After this, we should take the average of these columns and that displays the covariance between item 1 and 2. Because we have to do this N-1 times, so in this simple case we should have 2 covariance numbers (for the first item, the covariance with item 2 and 3, for the second item, the covariance with item 1 and 3 and for the third item, the covariance with item 1 and 2).
So the first question is; how can I achieve this for these 3 items, so that the file has a column that displays 2 covariance outcomes per item (first item should have a column with the covariance number of item 1 and 2 and a second column with the covariance number between item 1 and 3, and so on...).
The second question is of course: what if I have a 1000 items; how do I then efficiently do this, because then I have 999 covariance numbers per item and thus 999 extra columns, but also 999*25 columns extra if I calculate it via the above methodology. So how do I perform this calculation for every item as efficient as possible?
Pandas has a builtin function to calculate the covariance matrix, but first you need to make sure your dataframe is in the correct format. The first column in your data actually contains the row labels, so let's put those in the index:
df = pd.read_excel("Directory\\Covariance.xlsx", index_col=0)
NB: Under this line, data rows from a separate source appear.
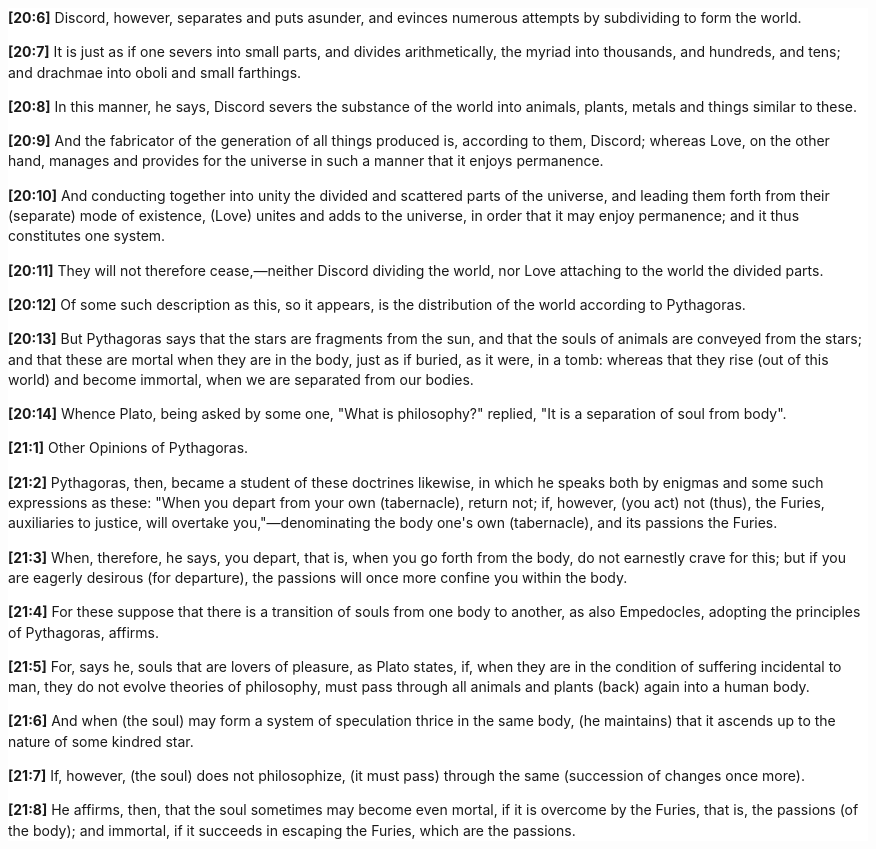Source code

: **[20:6]** Discord, however, separates and puts asunder, and evinces numerous attempts by subdividing to form the world.

**[20:7]** It is just as if one severs into small parts, and divides arithmetically, the myriad into thousands, and hundreds, and tens; and drachmae into oboli and small farthings.

**[20:8]** In this manner, he says, Discord severs the substance of the world into animals, plants, metals and things similar to these.

**[20:9]** And the fabricator of the generation of all things produced is, according to them, Discord; whereas Love, on the other hand, manages and provides for the universe in such a manner that it enjoys permanence.

**[20:10]** And conducting together into unity the divided and scattered parts of the universe, and leading them forth from their (separate) mode of existence, (Love) unites and adds to the universe, in order that it may enjoy permanence; and it thus constitutes one system.

**[20:11]** They will not therefore cease,—neither Discord dividing the world, nor Love attaching to the world the divided parts.

**[20:12]** Of some such description as this, so it appears, is the distribution of the world according to Pythagoras.

**[20:13]** But Pythagoras says that the stars are fragments from the sun, and that the souls of animals are conveyed from the stars; and that these are mortal when they are in the body, just as if buried, as it were, in a tomb: whereas that they rise (out of this world) and become immortal, when we are separated from our bodies.

**[20:14]** Whence Plato, being asked by some one, "What is philosophy?" replied, "It is a separation of soul from body".

**[21:1]** Other Opinions of Pythagoras.

**[21:2]** Pythagoras, then, became a student of these doctrines likewise, in which he speaks both by enigmas and some such expressions as these: "When you depart from your own (tabernacle), return not; if, however, (you act) not (thus), the Furies, auxiliaries to justice, will overtake you,"—denominating the body one's own (tabernacle), and its passions the Furies.

**[21:3]** When, therefore, he says, you depart, that is, when you go forth from the body, do not earnestly crave for this; but if you are eagerly desirous (for departure), the passions will once more confine you within the body.

**[21:4]** For these suppose that there is a transition of souls from one body to another, as also Empedocles, adopting the principles of Pythagoras, affirms.

**[21:5]** For, says he, souls that are lovers of pleasure, as Plato states, if, when they are in the condition of suffering incidental to man, they do not evolve theories of philosophy, must pass through all animals and plants (back) again into a human body.

**[21:6]** And when (the soul) may form a system of speculation thrice in the same body, (he maintains) that it ascends up to the nature of some kindred star.

**[21:7]** If, however, (the soul) does not philosophize, (it must pass) through the same (succession of changes once more).

**[21:8]** He affirms, then, that the soul sometimes may become even mortal, if it is overcome by the Furies, that is, the passions (of the body); and immortal, if it succeeds in escaping the Furies, which are the passions.
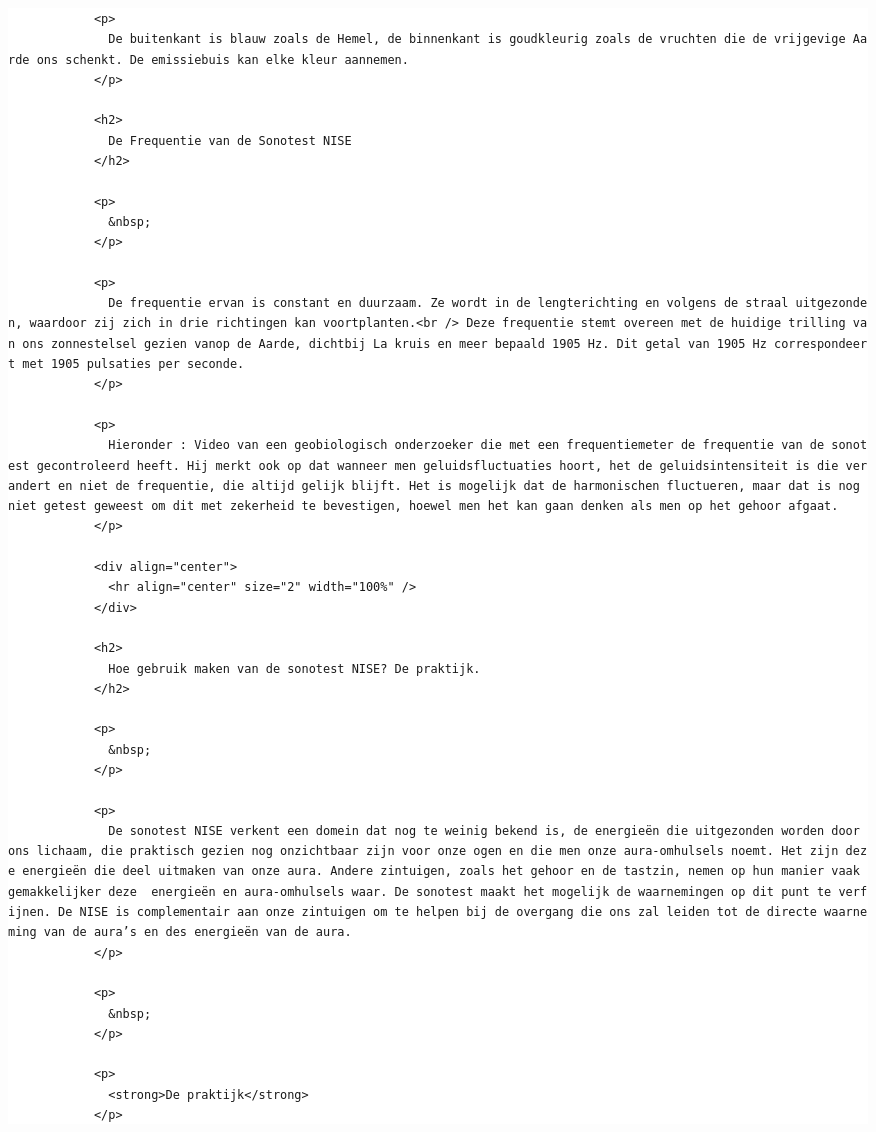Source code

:                 <p>
                  De buitenkant is blauw zoals de Hemel, de binnenkant is goudkleurig zoals de vruchten die de vrijgevige Aarde ons schenkt. De emissiebuis kan elke kleur aannemen.
                </p>
                
                <h2>
                  De Frequentie van de Sonotest NISE
                </h2>
                
                <p>
                  &nbsp;
                </p>
                
                <p>
                  De frequentie ervan is constant en duurzaam. Ze wordt in de lengterichting en volgens de straal uitgezonden, waardoor zij zich in drie richtingen kan voortplanten.<br /> Deze frequentie stemt overeen met de huidige trilling van ons zonnestelsel gezien vanop de Aarde, dichtbij La kruis en meer bepaald 1905 Hz. Dit getal van 1905 Hz correspondeert met 1905 pulsaties per seconde.
                </p>
                
                <p>
                  Hieronder : Video van een geobiologisch onderzoeker die met een frequentiemeter de frequentie van de sonotest gecontroleerd heeft. Hij merkt ook op dat wanneer men geluidsfluctuaties hoort, het de geluidsintensiteit is die verandert en niet de frequentie, die altijd gelijk blijft. Het is mogelijk dat de harmonischen fluctueren, maar dat is nog niet getest geweest om dit met zekerheid te bevestigen, hoewel men het kan gaan denken als men op het gehoor afgaat.
                </p>
                
                <div align="center">
                  <hr align="center" size="2" width="100%" />
                </div>
                
                <h2>
                  Hoe gebruik maken van de sonotest NISE? De praktijk.
                </h2>
                
                <p>
                  &nbsp;
                </p>
                
                <p>
                  De sonotest NISE verkent een domein dat nog te weinig bekend is, de energieën die uitgezonden worden door ons lichaam, die praktisch gezien nog onzichtbaar zijn voor onze ogen en die men onze aura-omhulsels noemt. Het zijn deze energieën die deel uitmaken van onze aura. Andere zintuigen, zoals het gehoor en de tastzin, nemen op hun manier vaak gemakkelijker deze  energieën en aura-omhulsels waar. De sonotest maakt het mogelijk de waarnemingen op dit punt te verfijnen. De NISE is complementair aan onze zintuigen om te helpen bij de overgang die ons zal leiden tot de directe waarneming van de aura’s en des energieën van de aura.
                </p>
                
                <p>
                  &nbsp;
                </p>
                
                <p>
                  <strong>De praktijk</strong>
                </p>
Then you can calculate also the mean more easily, but don't put it back in your dataframe yet!
avg = df.mean(axis=1)
To calculate the covariance matrix, just call .cov(). This however calculates pair-wise covariances of columns, to transpose the dataframe first:
cov = df.T.cov()
If you want, you can put everything together in 1 dataframe:
df['avg'] = avg
df = df.join(cov, rsuffix='_cov')
Note: the covariance matrix includes the covariance with itself = the variance per item.